The second-most populous country with over 1.18 billion people; the most populous democracy in the world; one of the fastest growing major economies in the world; and the second most favourable outsourcing destination after the United States; India is still grappling with the largest concentration of poor people in the world! Although the Indian economy has picked up much-desired momentum in the preceding decades; its growth is ruefully still lop-sided when comparing different social and economic groups, geographical regions, and rural and urban areas. A country, celebrating its 64th Independence Day today, has still ‘miles to go ahead’ before it sleeps!

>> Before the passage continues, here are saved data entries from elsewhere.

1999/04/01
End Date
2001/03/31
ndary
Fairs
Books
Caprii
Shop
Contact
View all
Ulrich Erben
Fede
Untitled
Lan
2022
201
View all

Education, food, shelter, basic health care, employment, potable drinking water, children and women welfare, still remain an elusive dream for the vast multitude of masses that lay at the heart and soul of an India of the new millennium. The existing squalor and abject poverty of these ‘amputated souls of India’ are woefully exacerbated by the skyrocketing price rise to the extent that even ‘hope becomes a dream’. Disasters, floods, droughts, earthquakes, visit this South Asian giant landmass as frequent as Hillary Clinton’s sojourn in West Asia and Afghanistan. The ‘real India’, the ‘poor India’, the ‘deprived India’ and the ‘aggrieved India’; is overshadowed, camouflaged and relegated into oblivion by the new ‘rejuvenated India’, ‘shining India’, the ‘smug India’ and the ‘well preened India’, typified by pockets of affluence with the perfunctory welfare state losing its avowed track mid-way and inadvertently relinquishing its commitment to deliver what was promised. An akratic sordid saga, of pain sans any prosthetic and stifled aspirations of a better life, lie beneath the veneer of ‘Mera Bharat Mahaan’ and ‘I Love My India’ campaigns.

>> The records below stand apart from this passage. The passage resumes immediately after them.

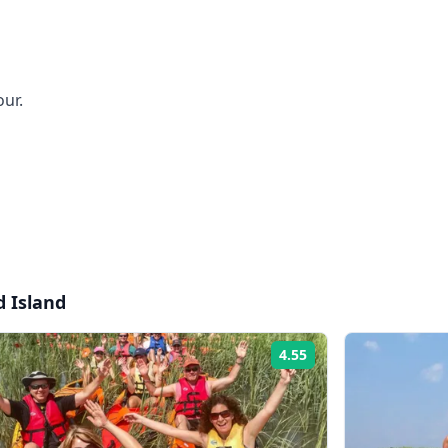
our.
d Island
4.55
Rating:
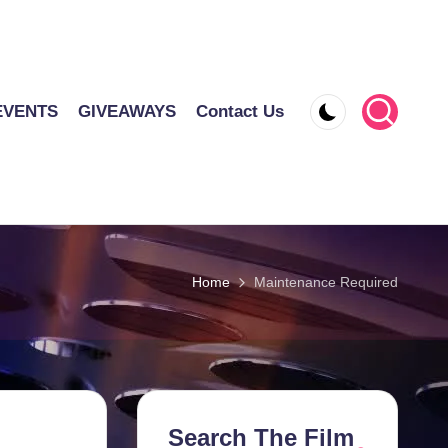
EVENTS
GIVEAWAYS
Contact Us
Home
Maintenance Required
Search The Film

Truth, as always, is seldom sweet or palatable, yet it makes sane minds cogitate. Understanding the casus belli and sincere admittance of reality is the first stride towards the realization of solution and resuscitate what has gone wrong or off the track. ‘DISHA ARAMBH (Initiation of new Direction) Towards Humanism’ is one such modicum step in this direction. It is a conflux where the best of minds and activists have pooled in with the subterranean zeitgeist to enable one and everyone realise dreams, however big or small they are! It is this that imparts us a precocious outlook. Our slogan, “I, We, Us” sums up best ‘what’ we are and ‘why’ we are. Its time our ‘individualism’ combines for ‘collective’ good. Let the ethos of ‘humanism’ with the props of human values and benevolent concerns permeate and prevail catalyzing lightened up faces and smiles emerging as spoors of our effort.